* Excerto fornecido *
----

1. A questão da dívida pública, pela sua dimensão e pelos constrangimentos que lhe estão hoje associados, constitui um problema real. Em Portugal, como noutros países da UE.
Mas ela é também peça central da violenta ofensiva social, económica, política e ideológica em curso – de que a mais recente expressão foi conhecida com a divulgação do memorando das troikas FMI/CE/BCE e PS/PSD/CDS-PP.
2. Estamos perante um programa que incorpora o essencial das medidas que têm vindo a ser preconizadas ao nível da UE; algumas delas já implementadas nos países vítimas de «ajudas» semelhantes e outras sintetizadas nas conclusões do último Conselho Europeu, no chamado «Pacto para o Euro mais».
Este programa vem confirmar a ideia de que, na actual fase de desenvolvimento da crise capitalista, o capital transnacional, através das suas instituições (FMI, UE), e em articulação com as burguesias e com os sectores monopolistas nacionais, procuram forçar um novo ciclo de acumulação capitalista, assente em dois objectivos centrais:
- O embaratecimento dos custos unitários do trabalho e o aumento da taxa de exploração, sendo a manutenção do desemprego em patamares elevados uma variável estratégica para impor esta desvalorização da força de trabalho;
- O alargamento das áreas em que se pode exercer o processo de acumulação de capital, retirando à esfera pública ainda mais sectores da vida económica e social.
Com efeito, no programa FMI-UE, apenas para referir alguns exemplos, lá encontramos as propostas de facilitação dos despedimentos, flexibilização/aumento do horário de trabalho e de ataque à contratação colectiva e ao papel dos sindicatos; lá encontramos também a redução dos salários e pensões, o aumento dos impostos indirectos, como o IVA, as liberalizações de mais sectores de actividade económica e as privatizações; e lá encontramos ainda a transferência directa de avultados recursos públicos para a banca.

----

* Dados registados *

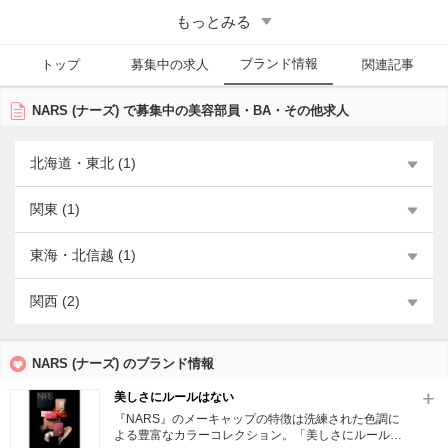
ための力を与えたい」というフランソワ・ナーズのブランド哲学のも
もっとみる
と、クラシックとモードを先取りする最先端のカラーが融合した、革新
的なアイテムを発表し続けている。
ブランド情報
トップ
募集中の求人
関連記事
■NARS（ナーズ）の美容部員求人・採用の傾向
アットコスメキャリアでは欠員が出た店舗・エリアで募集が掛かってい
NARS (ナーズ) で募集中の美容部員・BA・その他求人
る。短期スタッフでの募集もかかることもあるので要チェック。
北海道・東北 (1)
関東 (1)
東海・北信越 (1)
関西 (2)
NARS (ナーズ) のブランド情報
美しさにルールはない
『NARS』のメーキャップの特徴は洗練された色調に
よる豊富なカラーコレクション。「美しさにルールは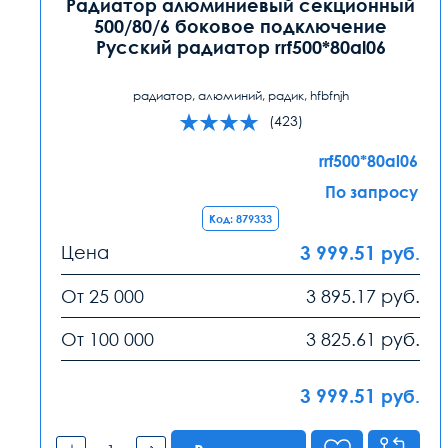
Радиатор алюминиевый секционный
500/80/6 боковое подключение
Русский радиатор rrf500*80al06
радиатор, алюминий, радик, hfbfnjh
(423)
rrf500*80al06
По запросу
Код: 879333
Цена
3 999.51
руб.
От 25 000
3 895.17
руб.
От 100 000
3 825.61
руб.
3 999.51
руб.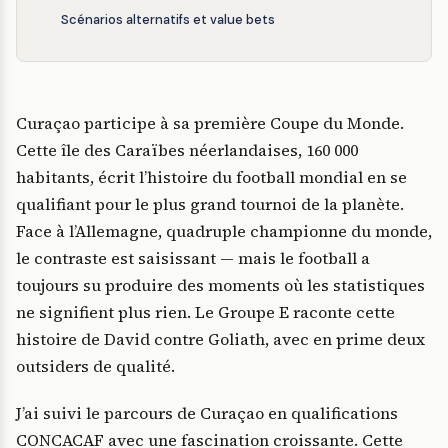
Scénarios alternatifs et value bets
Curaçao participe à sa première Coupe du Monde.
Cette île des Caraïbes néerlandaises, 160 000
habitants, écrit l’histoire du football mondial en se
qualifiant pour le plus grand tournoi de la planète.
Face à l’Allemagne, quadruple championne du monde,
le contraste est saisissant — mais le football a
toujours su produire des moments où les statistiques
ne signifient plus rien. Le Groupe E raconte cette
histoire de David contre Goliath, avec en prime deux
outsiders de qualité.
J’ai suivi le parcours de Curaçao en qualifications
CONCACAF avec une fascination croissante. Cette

----

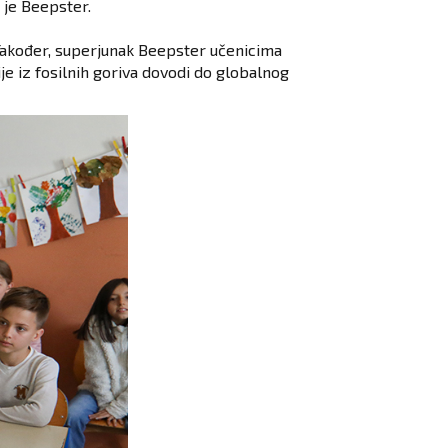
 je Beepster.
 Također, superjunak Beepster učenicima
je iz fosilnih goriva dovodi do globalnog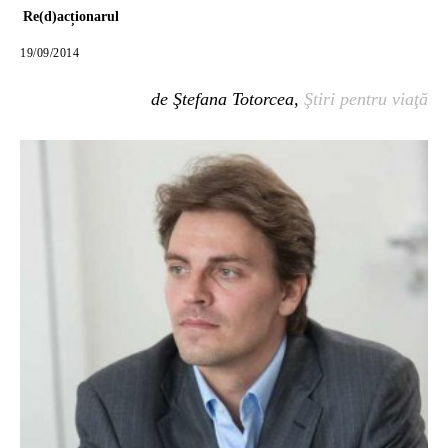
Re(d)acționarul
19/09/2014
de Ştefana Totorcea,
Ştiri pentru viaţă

----

* Tarefas a realizar *
• A. Transcreva do texto sobre a dívida pública o trecho entre "Com efeito, no" e "para a banca.", inclusive.
• B. Retome o texto sobre a dívida pública a partir do ponto em que ele termina.

* Resultados do exercício *
• A.
Com efeito, no programa FMI-UE, apenas para referir alguns exemplos, lá encontramos as propostas de facilitação dos despedimentos, flexibilização/aumento do horário de trabalho e de ataque à contratação colectiva e ao papel dos sindicatos; lá encontramos também a redução dos salários e pensões, o aumento dos impostos indirectos, como o IVA, as liberalizações de mais sectores de actividade económica e as privatizações; e lá encontramos ainda a transferência directa de avultados recursos públicos para a banca.

• B.
Este programa, a concretizar-se, agravará, sob inúmeros prismas, a situação nacional – com o agravamento da recessão económica, o aumento do desemprego, da pobreza, das desigualdades sociais e da dependência nacional. A ser implementado, este programa, como o bem demonstra a situação noutros países, agravará mesmo as condições que, alegadamente, determinariam esta intervenção, ou seja: as dificuldades em fazer face aos insuportáveis custos crescentes da dívida pública.
3. Uma das mistificações correntes (explorada até ao limite pelos partidos da direita e aproveitada pela social-democracia, mesmo que, por vezes, de forma oportunista, dela se demarque no discurso) é a de que a dívida pública resultou de um Estado despesista, sobredimensionado, que vive "acima das suas possibilidades". Um passo lógico neste raciocínio, tendo em vista a redução da dívida, consiste pois na defesa do «emagrecimento» do Estado, dos cortes num conjunto de áreas sociais e das privatizações.
O raciocínio é falacioso por várias razões. A verdade é que o aumento da dívida pública, que se verificou em Portugal e noutros países da UE, acompanhou a tendência, especialmente nítida nas últimas duas décadas, para o recuo do Estado num conjunto de áreas da vida económica e social e para a redução da despesa e do investimento públicos, medidos em percentagem do PIB.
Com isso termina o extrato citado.